*Task requirements*
Begin with the first line of the material and write out each line exactly, ending with the line that contains "issues at hand.". Pictures are not part of the copy.
==================================================
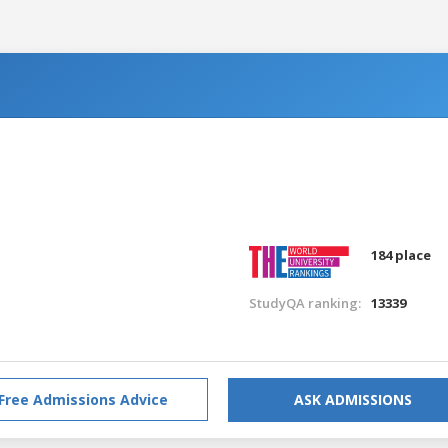
184 place
StudyQA ranking:
13339
Free Admissions Advice
ASK ADMISSIONS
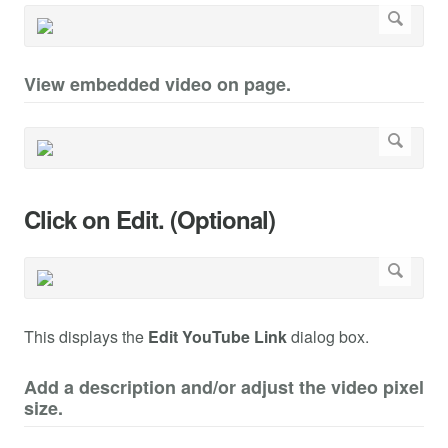
View embedded video on page.
Click on Edit. (Optional)
This displays the
Edit YouTube Link
dialog box.
Add a description and/or adjust the video pixel
size.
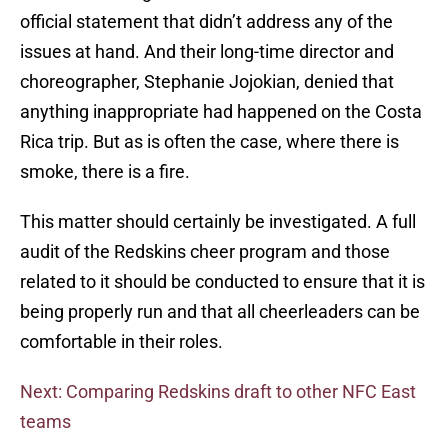
official statement that didn’t address any of the
issues at hand. And their long-time director and
choreographer, Stephanie Jojokian, denied that
anything inappropriate had happened on the Costa
Rica trip. But as is often the case, where there is
smoke, there is a fire.
This matter should certainly be investigated. A full
audit of the Redskins cheer program and those
related to it should be conducted to ensure that it is
being properly run and that all cheerleaders can be
comfortable in their roles.
Next: Comparing Redskins draft to other NFC East
teams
==================================================
*Answer section*
184 place
StudyQA ranking:
13339
Free Admissions Advice
ASK ADMISSIONS
View embedded video on page.
Click on Edit. (Optional)
This displays the
Edit YouTube Link
dialog box.
Add a description and/or adjust the video pixel
size.
official statement that didn’t address any of the
issues at hand. And their long-time director and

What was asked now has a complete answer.